Task item
Within the records, which lines hold the string "learning"? Report each one by copying it.

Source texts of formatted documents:
-------------------------

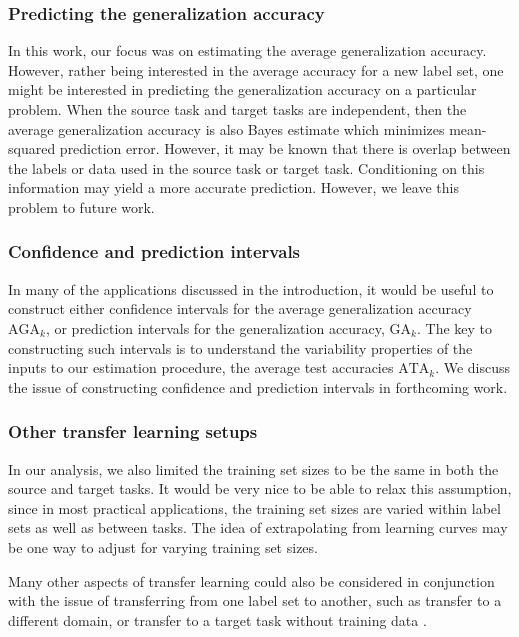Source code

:\documentclass[twoside,11pt]{article}
\begin{document}
\subsubsection*{Predicting the generalization accuracy}
In this work, our focus was on estimating the average generalization accuracy.  However, rather being interested in the average accuracy for a new label set, one might be interested in predicting the generalization accuracy on a particular problem.  When the source task and target tasks are independent, then the average generalization accuracy is also Bayes estimate which minimizes mean-squared prediction error.  However, it may be known that there is overlap between the labels or data used in the source task or target task.  Conditioning on this information may yield a more accurate prediction.  However, we leave this problem to future work.

\subsubsection*{Confidence and prediction intervals}
In many of the applications discussed in the introduction, it would be useful to construct either confidence intervals for the average generalization accuracy $\text{AGA}_k$, or prediction intervals for the generalization accuracy, $\text{GA}_k$.
The key to constructing such intervals is to understand the variability properties of the inputs to our estimation procedure, the average test accuracies $\text{ATA}_k$.  We discuss the issue of constructing confidence and prediction intervals in forthcoming work.

\subsubsection*{Other transfer learning setups}
In our analysis, we also limited the training set sizes to be the same in both the source and target tasks.  It would be very nice to be able to relax this assumption, since in most practical applications, the training set sizes are varied within label sets as well as between tasks.  The idea of extrapolating from learning curves \citep{cortes1994learning} may be one way to adjust for varying training set sizes.  


Many other aspects of transfer learning could also be considered in
conjunction with the issue of transferring from one label set to
another, such as transfer to a different domain, or transfer to a
target task without training data \citep{pan2010survey}. 
\end{document}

-------------------------

Output for this exercise
\subsubsection*{Other transfer learning setups}
In our analysis, we also limited the training set sizes to be the same in both the source and target tasks.  It would be very nice to be able to relax this assumption, since in most practical applications, the training set sizes are varied within label sets as well as between tasks.  The idea of extrapolating from learning curves \citep{cortes1994learning} may be one way to adjust for varying training set sizes.  
Many other aspects of transfer learning could also be considered in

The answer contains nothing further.